Но в России с такими компаниями напряженка — и более того, министерство цифрового развития решило запретить крупным государственным компаниям разрабатывать собственные ПО, чтобы не плодить двой­ное финансирование одних и тех же разработок.

Вот несколько вопросов, связанных с исследовательскими данными:

  • авторские права на данные и обращение с ними (например, роялти для исследователей, получивших данные, за повторное использование этих данных; или право ученых решать, кто может и кто не может использовать данные их исследований);
  • ресурсы на размещение данных в репозиториях (оформление по правилам; физическая загрузка и пр. — кто должен этим заниматься и на какие деньги?);
  • безопасность данных (как показывают регулярные утечки данных пользователей — в Яндексе, CDEK и пр. — и мизерные штрафы за подобную халатность, не то чтобы в России это ­кого-то реально волновало; но речь идет о критических технологиях и, местами, национальной безопасности);
  • аккредитация и аутентификация пользователей для доступа к исследовательским данным;
  • междисциплинарные перетоки данных (из одного стандарта в другой); переток данных НИОКР / исследовательских организаций в промышленность и, шире, реальный сектор (китайские коллеги пробуют выстроить этот процесс за счет размещения исследователей и промышленных компаний на единой платформе CSTCloud, но есть ли там реальный переток данных и цифровых моделей, пока не понятно).

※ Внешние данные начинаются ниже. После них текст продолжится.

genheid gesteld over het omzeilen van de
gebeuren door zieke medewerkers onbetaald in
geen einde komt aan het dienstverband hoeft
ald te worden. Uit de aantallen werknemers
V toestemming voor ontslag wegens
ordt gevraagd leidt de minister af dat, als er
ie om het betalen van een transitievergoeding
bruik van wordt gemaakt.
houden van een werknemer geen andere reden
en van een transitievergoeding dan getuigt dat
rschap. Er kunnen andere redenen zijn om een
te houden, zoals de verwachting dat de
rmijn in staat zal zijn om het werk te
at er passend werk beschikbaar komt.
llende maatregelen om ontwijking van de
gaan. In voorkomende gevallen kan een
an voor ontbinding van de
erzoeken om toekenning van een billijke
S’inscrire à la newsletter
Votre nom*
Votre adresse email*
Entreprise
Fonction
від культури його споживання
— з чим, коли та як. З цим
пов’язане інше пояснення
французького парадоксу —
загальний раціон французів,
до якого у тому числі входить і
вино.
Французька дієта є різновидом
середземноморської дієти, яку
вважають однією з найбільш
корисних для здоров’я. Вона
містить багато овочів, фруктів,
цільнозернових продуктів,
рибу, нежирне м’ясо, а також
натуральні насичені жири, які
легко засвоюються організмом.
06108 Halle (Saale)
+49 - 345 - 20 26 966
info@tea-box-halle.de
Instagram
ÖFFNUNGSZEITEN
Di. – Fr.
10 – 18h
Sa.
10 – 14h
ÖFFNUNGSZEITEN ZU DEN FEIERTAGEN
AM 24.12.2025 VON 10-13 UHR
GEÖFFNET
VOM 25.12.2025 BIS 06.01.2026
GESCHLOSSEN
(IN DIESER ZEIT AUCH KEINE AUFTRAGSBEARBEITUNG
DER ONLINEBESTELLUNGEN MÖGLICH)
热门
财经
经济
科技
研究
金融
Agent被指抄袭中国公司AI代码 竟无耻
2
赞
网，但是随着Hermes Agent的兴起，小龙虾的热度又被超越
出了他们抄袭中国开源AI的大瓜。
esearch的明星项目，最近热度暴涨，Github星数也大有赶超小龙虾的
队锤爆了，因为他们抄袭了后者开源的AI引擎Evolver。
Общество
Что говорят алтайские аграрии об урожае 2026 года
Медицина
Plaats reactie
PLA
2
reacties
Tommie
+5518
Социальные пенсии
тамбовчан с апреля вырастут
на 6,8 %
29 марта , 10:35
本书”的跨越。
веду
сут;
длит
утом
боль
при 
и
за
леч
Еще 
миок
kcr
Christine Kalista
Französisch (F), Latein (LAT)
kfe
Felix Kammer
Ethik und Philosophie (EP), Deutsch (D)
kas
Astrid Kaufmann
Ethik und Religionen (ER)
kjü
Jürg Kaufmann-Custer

И наконец, еще один животрепещущий вопрос -деньги: кто и из каких бюджетов должен оплачивать поддержку проприетарного ПО и, скажем, подписку на облачные мощности, когда у исследовательской команды/лаборатории/института заканчивается грант, на средства которого это ПО было закуплено?

(Справедливости ради: это не только российская проблема; в США на ее решение дают деньги, страшно сказать, благотворительные организации: Фонд Альфреда Слоуна, Chan Zuckerberg Initiative и пр.)

Впрочем, можно утешаться тем, что до обсуждения всех этих вопросов и проблем нам, похоже, еще очень далеко.